- Born: 1913
- Died: 1995 (aged 81–82)

= Leon Bibel =

American painter

Leon Bibel (1913–1995) was a Polish-born American painter and printmaker during the Great Depression. His themes were the social condition of workers and the politics of protest and war, although cityscapes and landscapes were included among his works. He later developed works in wood of especially Jewish themes. These included fanciful miniature buildings influenced by European spice boxes, figures and objects within shadow boxes, and in one case a synagogue ark, which still stands at Congregation B'nai Tikvah in North Brunswick, NJ, along with a Tallit holder he created and several other items.

Leon Bibel was born in Poland, growing up in the shtetl of Szczebrzeszyn.
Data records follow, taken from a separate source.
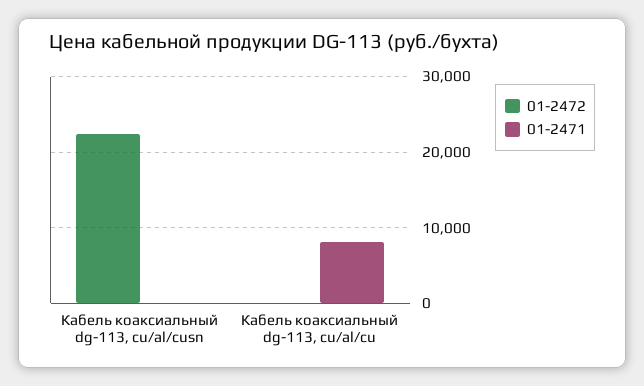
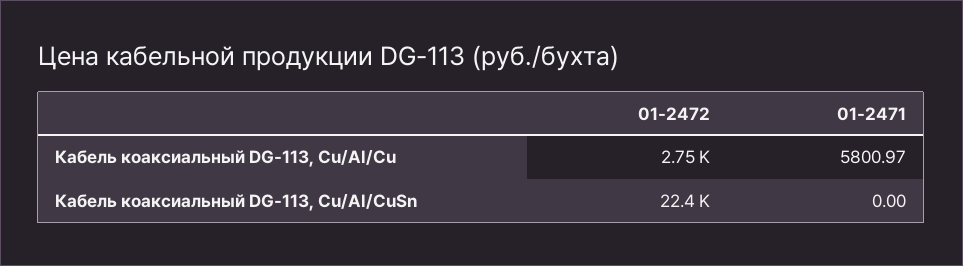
01-2472, Кабель коаксиальный dg-113, cu/al/cu: 0 -> 2750
01-2471, Кабель коаксиальный dg-113, cu/al/cu: 8000 -> 5800.97

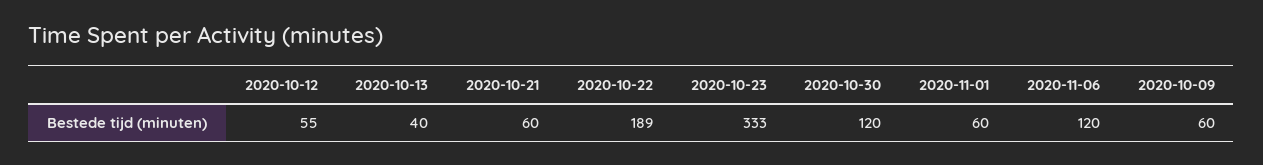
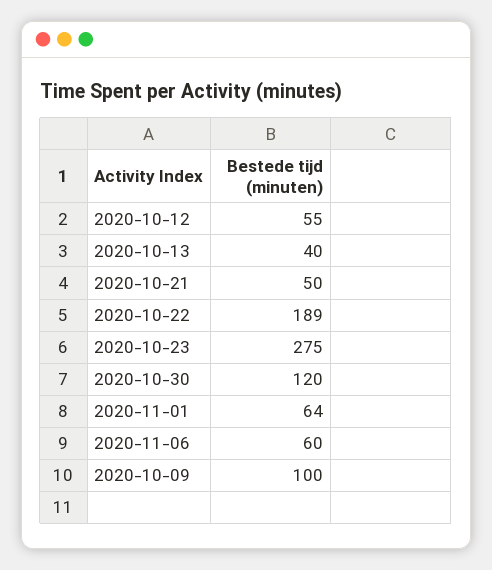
2020-10-21: 60 -> 50
2020-10-23: 333 -> 275
2020-11-01: 60 -> 64
2020-11-06: 120 -> 60
2020-10-09: 60 -> 100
He immigrated to the United States with his family. After graduating from Polytechnic High School in San Francisco, he trained at the California School of Fine Arts and apprenticed under the German Impressionist Maria Riedelstein and assisted Bernard Zakheim (a student of Diego Rivera), on the frescoes of the San Francisco Jewish Community Center and the University of California at San Francisco's Toland Hall. He resided in New York beginning in 1936 as a WPA artist of the Federal Art Project at the Harlem Community Art Center in New York City. He also taught art at both P.S. 94 and Bronx House. At the start of the Second World War, he and a number of other New York artists moved to South Brunswick, New Jersey, to make a living as chicken farmers. By the 1960s, Bibel returned to art, focusing on wood-based sculptures. He died in 1995.

He was a friend and neighbor of the American sculptor George Segal, and was both an anonymous and named character of Segal's arrays and portraits. (He is the first man in Depression Bread Line, Segal's group of bronzed figures at the FDR Memorial, included in PBS’s "George Segal: American Still Life").

== Holdings and exhibitions ==
Bibel's work may be found at Metropolitan Museum of Art, the Museum of Fine Arts, Boston, the B'nai Brith's Klutznick Museum, and the museums of Rutgers University and Princeton Universities.

Bibel's work has been featured in posthumous exhibitions in Philadelphia in 2011 and in Virginia in 2013.